# My mom's "pets" (warning, lots of photos)



## Heather (Dec 30, 2006)

We see these guys every day, but this is the first time I've seen them all puffed out. 

5 males after 1 female. Poor ole girl.


----------



## Marco (Dec 30, 2006)

nice turkeys how many did your mom have before thanksgiving? oke:


----------



## SlipperFan (Dec 30, 2006)

Can you get very close to them? The wild turkeys that occasionally go across our back yard flee if they see anyone hundreds of yards away.


----------



## Barbara (Dec 30, 2006)

That is pretty neat. I love wildlife. We have wild turkey around here, but we don't see much of them. Very shy. Thanks for sharing Heather.

Barbara


----------



## Heather (Dec 30, 2006)

I was within about 6 feet of them, but with them being "into" you-know-who (if ya catch my drift) I was reticent to get much closer. They are quite tame; they pay no attention to the dog if she is out when they are. They were gobbling like crazy too!

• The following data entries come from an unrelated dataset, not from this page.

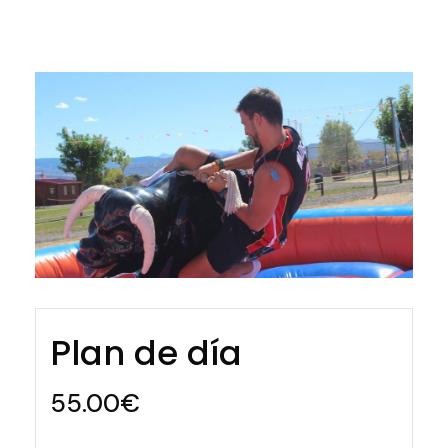
Plan de día
55.00€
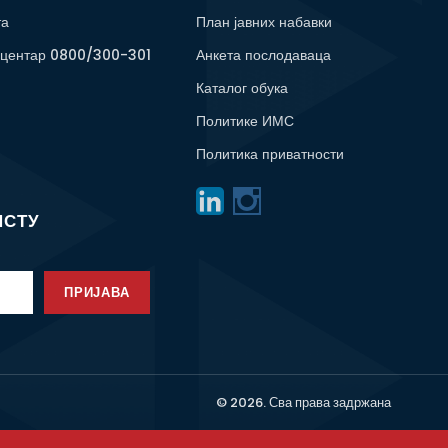
та
План јавних набавки
 центар 0800/300-301
Анкета послодаваца
Каталог обука
Политике ИМС
Политика приватности
ИСТУ
ПРИЈАВА
© 2026. Сва права задржана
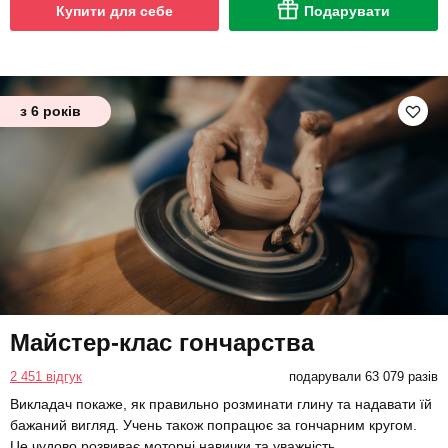
Купити для себе
Подарувати
з 6 років
Майстер-клас гончарства
2 451 відгук
подарували 63 079 разів
Викладач покаже, як правильно розминати глину та надавати їй
бажаний вигляд. Учень також попрацює за гончарним кругом.
Це чудово розвиває моторні навички та уважність.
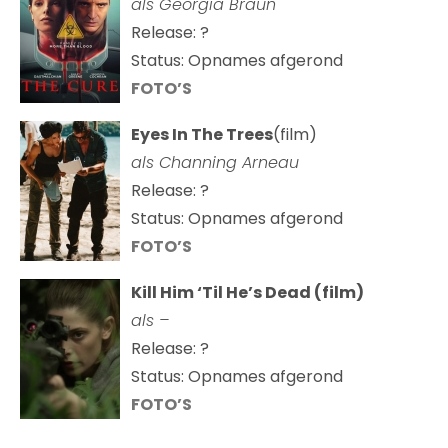
als
Georgia Braun
Release: ?
Status: Opnames afgerond
FOTO’S
Eyes In The Trees
(film)
als Channing Arneau
Release: ?
Status: Opnames afgerond
FOTO’S
Kill Him ‘Til He’s Dead (film)
als –
Release: ?
Status: Opnames afgerond
FOTO’S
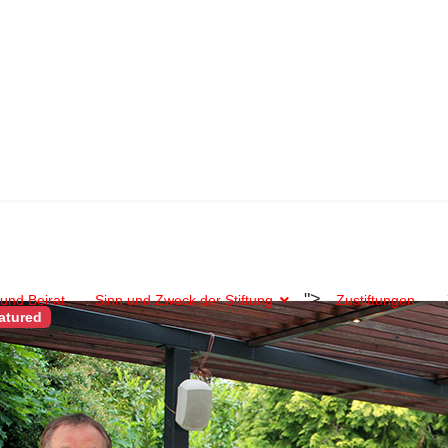
">
und Beirat
Sinn und Zweck der Stiftung
Zustiftungen
atured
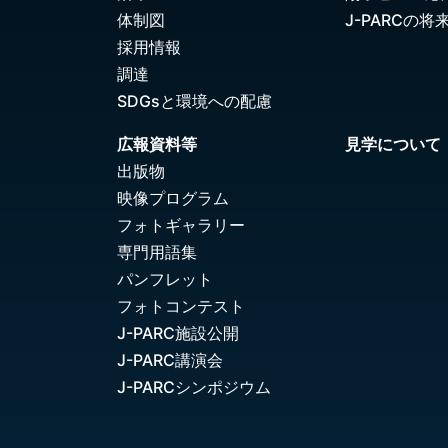
体制図
J-PARCの将
採用情報
調達
SDGsと環境への配慮
広報資料等
見学について
出版物
映像プログラム
フォトギャラリー
専門用語集
パンフレット
フォトコンテスト
J-PARC施設公開
J-PARC講演会
J-PARCシンポジウム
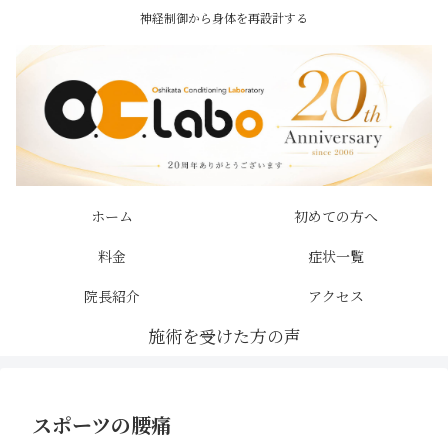
神経制御から身体を再設計する
ホーム
初めての方へ
料金
症状一覧
院長紹介
アクセス
スポーツの腰痛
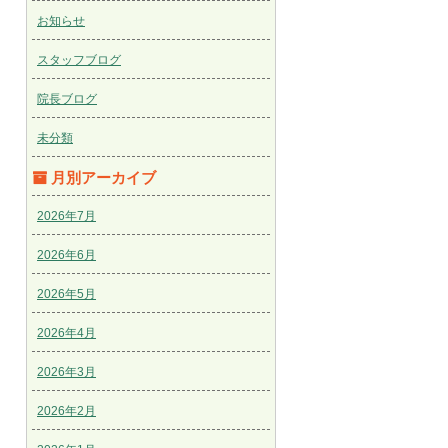
お知らせ
スタッフブログ
院長ブログ
未分類
月別アーカイブ
2026年7月
2026年6月
2026年5月
2026年4月
2026年3月
2026年2月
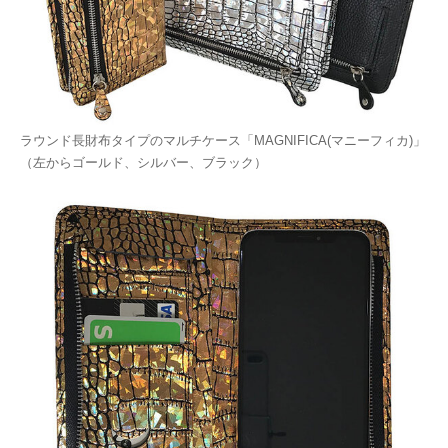
ラウンド長財布タイプのマルチケース「MAGNIFICA(マニーフィカ)」
（左からゴールド、シルバー、ブラック）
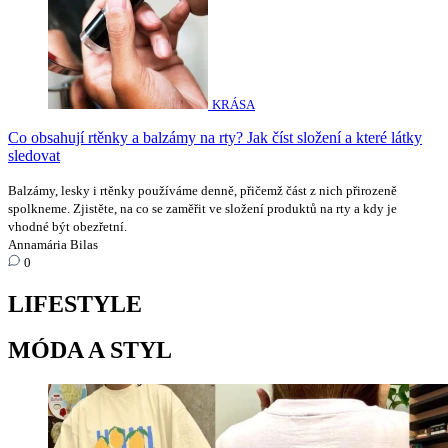
KRÁSA
Co obsahují rtěnky a balzámy na rty? Jak číst složení a které látky
sledovat
Balzámy, lesky i rtěnky používáme denně, přičemž část z nich přirozeně
spolkneme. Zjistěte, na co se zaměřit ve složení produktů na rty a kdy je
vhodné být obezřetní.
Annamária Bilas
0
LIFESTYLE
MÓDA A STYL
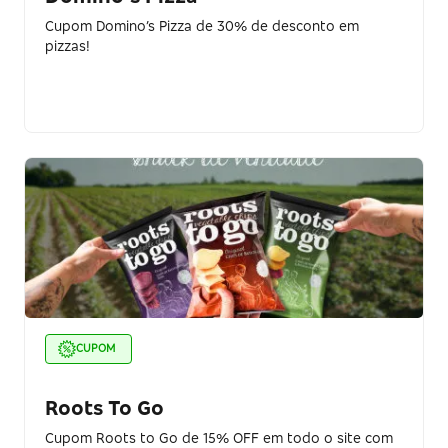
Cupom Domino’s Pizza de 30% de desconto em
pizzas!
CUPOM
Roots To Go
Cupom Roots to Go de 15% OFF em todo o site com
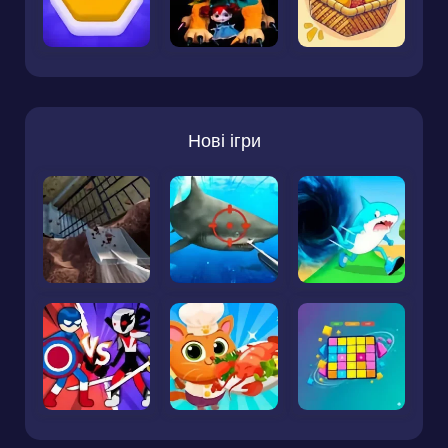
Нові ігри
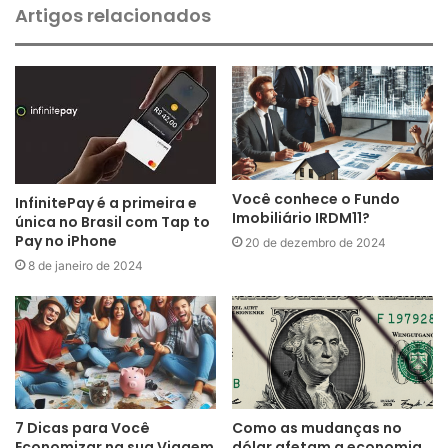
Artigos relacionados
Você conhece o Fundo
InfinitePay é a primeira e
Imobiliário IRDM11?
única no Brasil com Tap to
Pay no iPhone
20 de dezembro de 2024
8 de janeiro de 2024
7 Dicas para Você
Como as mudanças no
Economizar na sua Viagem
dólar afetam a economia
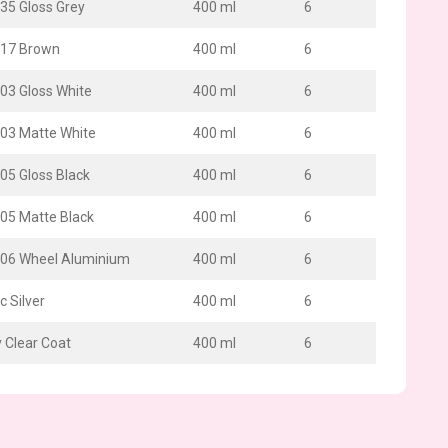
035 Gloss Grey
400 ml
6
017 Brown
400 ml
6
003 Gloss White
400 ml
6
003 Matte White
400 ml
6
05 Gloss Black
400 ml
6
005 Matte Black
400 ml
6
006 Wheel Aluminium
400 ml
6
c Silver
400 ml
6
 Clear Coat
400 ml
6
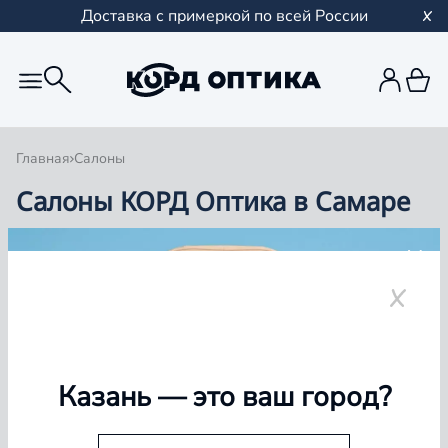
Доставка с примеркой по всей России
Главная
Салоны
Салоны КОРД Оптика в Самаре
Группа компаний «Корд Оптика» - это более 100
салонов в Казани и Республике Татарстан, Самаре,
Уфе, Рыбинске.
Самара
Казань
— это ваш город?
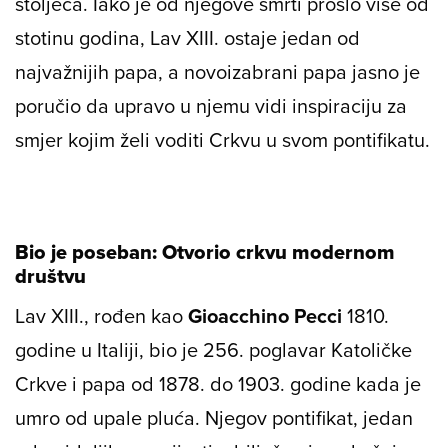
stoljeća. Iako je od njegove smrti prošlo više od
stotinu godina, Lav XIII. ostaje jedan od
najvažnijih papa, a novoizabrani papa jasno je
poručio da upravo u njemu vidi inspiraciju za
smjer kojim želi voditi Crkvu u svom pontifikatu.
Bio je poseban: Otvorio crkvu modernom
društvu
Lav XIII., rođen kao
Gioacchino Pecci
1810.
godine u Italiji, bio je 256. poglavar Katoličke
Crkve i papa od 1878. do 1903. godine kada je
umro od upale pluća. Njegov pontifikat, jedan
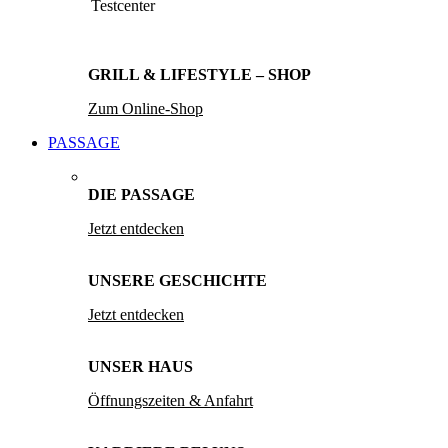
Testcenter
GRILL & LIFESTYLE – SHOP
Zum Online-Shop
PASSAGE
DIE PASSAGE
Jetzt entdecken
UNSERE GESCHICHTE
Jetzt entdecken
UNSER HAUS
Öffnungszeiten & Anfahrt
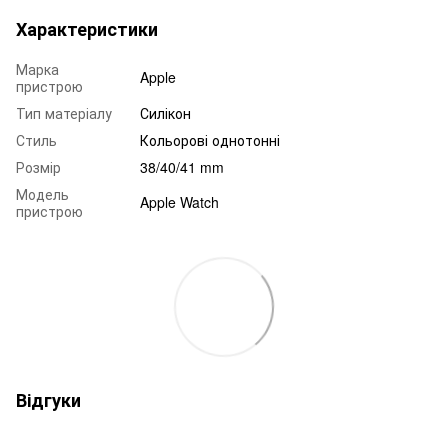
Характеристики
Марка
Apple
пристрою
Тип матеріалу
Силікон
Стиль
Кольорові однотонні
Розмір
38/40/41 mm
Модель
Apple Watch
пристрою
Відгуки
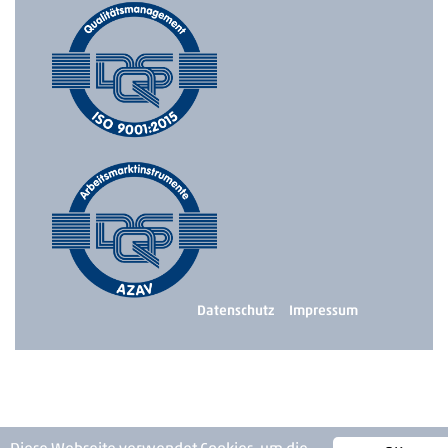
Datenschutz
Impressum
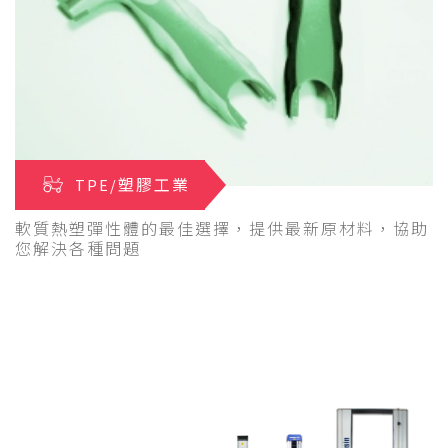
TPE/塑膠工業
軟質熱塑彈性體的最佳選擇，提供最新原材料，協助
您解決各種問題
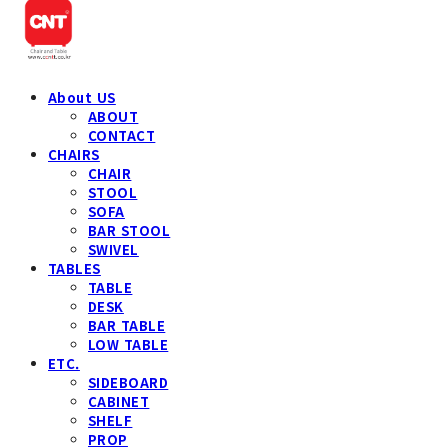
About US
ABOUT
CONTACT
CHAIRS
CHAIR
STOOL
SOFA
BAR STOOL
SWIVEL
TABLES
TABLE
DESK
BAR TABLE
LOW TABLE
ETC.
SIDEBOARD
CABINET
SHELF
PROP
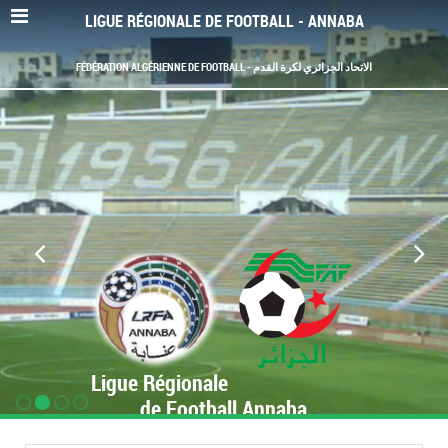
LIGUE RÉGIONALE DE FOOTBALL - ANNABA
FÉDÉRATION ALGÉRIENNE DE FOOTBALL - الاتحاد الجزائري لكرة القدم
Ligue Régionale
de Football Annaba
www.LRF-Annaba.org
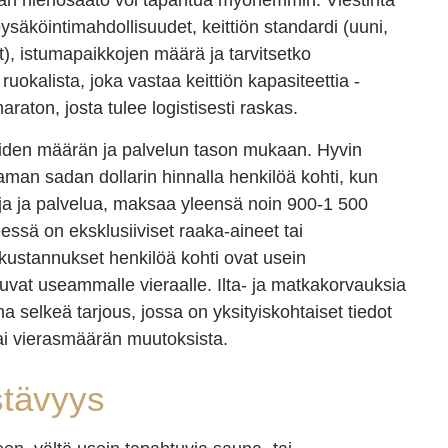
stan hienosäätö voi tapahtua myöhemmin. Viestintä
pysäköintimahdollisuudet, keittiön standardi (uuni,
iat), istumapaikkojen määrä ja tarvitsetko
ruokalista, joka vastaa keittiön kapasiteettia -
aton, josta tulee logistisesti raskas.
raiden määrän ja palvelun tason mukaan. Hyvin
aman sadan dollarin hinnalla henkilöä kohti, kun
jeja ja palvelua, maksaa yleensä noin 900-1 500
ssä on eksklusiiviset raaka-aineet tai
kustannukset henkilöä kohti ovat usein
tuvat useammalle vieraalle. Ilta- ja matkakorvauksia
 selkeä tarjous, jossa on yksityiskohtaiset tiedot
ai vierasmäärän muutoksista.
stävyys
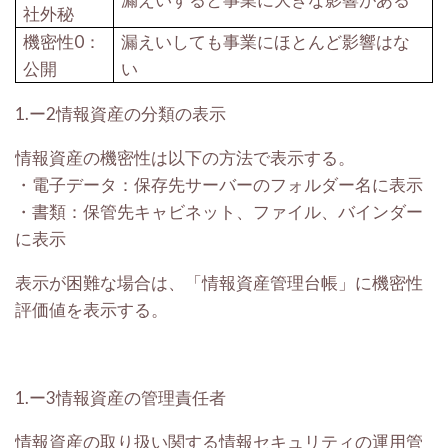
社外秘
機密性
0
：
漏えいしても事業にほとんど影響はな
公開
い
1.ー2
情報資産の分類の表示
情報資産の機密性は以下の方法で表示する。
・
電子データ：保存先サーバーのフォルダー名に表示
・
書類：保管先キャビネット、ファイル、バインダー
に表示
表示が困難な場合は、「情報資産管理台帳」に機密性
評価値を表示する。
1.ー3
情報資産の管理責任者
情報資産の取り扱い関する情報セキュリティの運用管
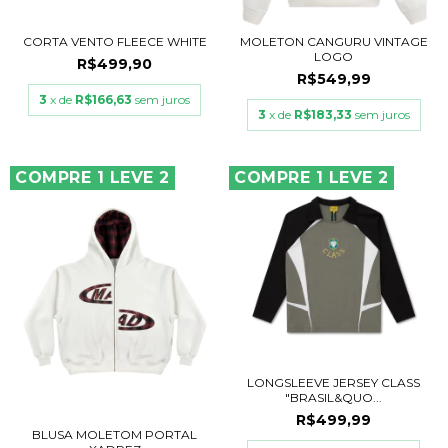
CORTA VENTO FLEECE WHITE
MOLETON CANGURU VINTAGE
LOGO
R$499,90
R$549,99
3
x de
R$166,63
sem juros
3
x de
R$183,33
sem juros
COMPRE 1 LEVE 2
COMPRE 1 LEVE 2
LONGSLEEVE JERSEY CLASS
"BRASIL&QUO...
R$499,99
BLUSA MOLETOM PORTAL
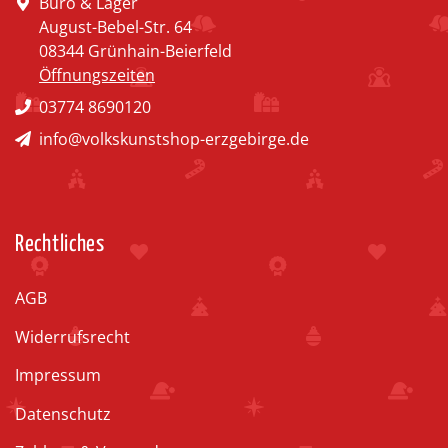
Büro & Lager
August-Bebel-Str. 64
08344 Grünhain-Beierfeld
Öffnungszeiten
03774 8690120
info@volkskunstshop-erzgebirge.de
Rechtliches
AGB
Widerrufsrecht
Impressum
Datenschutz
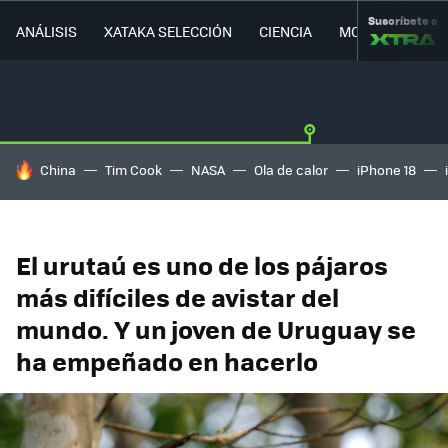
Suscríbete a
ANÁLISIS
XATAKA SELECCIÓN
CIENCIA
MOVILIDAD
HOY SE HABLA DE
China
Tim Cook
NASA
Ola de calor
iPhone 18
El urutaú es uno de los pájaros
más difíciles de avistar del
mundo. Y un joven de Uruguay se
ha empeñado en hacerlo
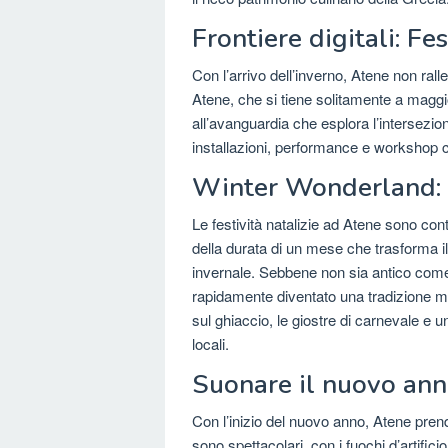
Frontiere digitali: Fes
Con l’arrivo dell’inverno, Atene non rallenta
Atene, che si tiene solitamente a maggi
all’avanguardia che esplora l’intersezio
installazioni, performance e workshop che
Winter Wonderland: L
Le festività natalizie ad Atene sono co
della durata di un mese che trasforma i
invernale. Sebbene non sia antico come a
rapidamente diventato una tradizione mol
sul ghiaccio, le giostre di carnevale e 
locali.
Suonare il nuovo anno
Con l’inizio del nuovo anno, Atene prend
sono spettacolari, con i fuochi d’artific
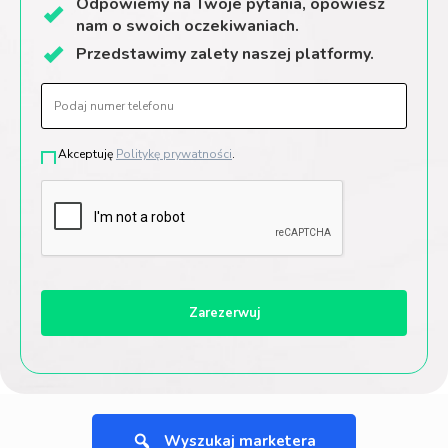
Odpowiemy
na Twoje
pytania, opowiesz
nam
o swoich oczekiwaniach.
Przedstawimy
zalety
naszej
platformy.
Akceptuję
Politykę prywatności
.
Wyszukaj marketera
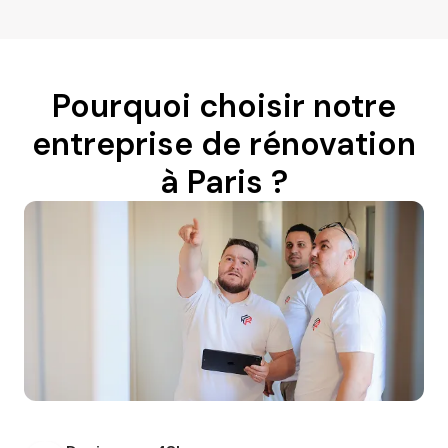
Pourquoi choisir notre
entreprise de rénovation
à Paris ?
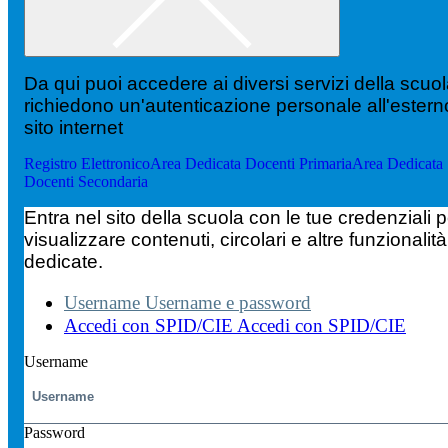
Da qui puoi accedere ai diversi servizi della scuo
richiedono un'autenticazione personale all'estern
sito internet
Registro Elettronico
Area Dedicata Docenti Primaria
Area Dedicata
Docenti Secondaria
Entra nel sito della scuola con le tue credenziali p
visualizzare contenuti, circolari e altre funzionalità
dedicate.
Username
Username e password
Accedi con SPID/CIE
Accedi con SPID/CIE
Username
Password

Every day, one of them keeps taking the fake berries out of my mother's x-mas greenery display. It's the only fake thing in the bucket, and that turkey is determined to eat them, and when it cannot, it throws all three sprigs of them all over the yard. It's pretty amusing.


----------



## Barbara (Dec 31, 2006)

Birds are just too funny. Very interesting story, its probably the bright colour of the berries that attracks them. 
Barb


----------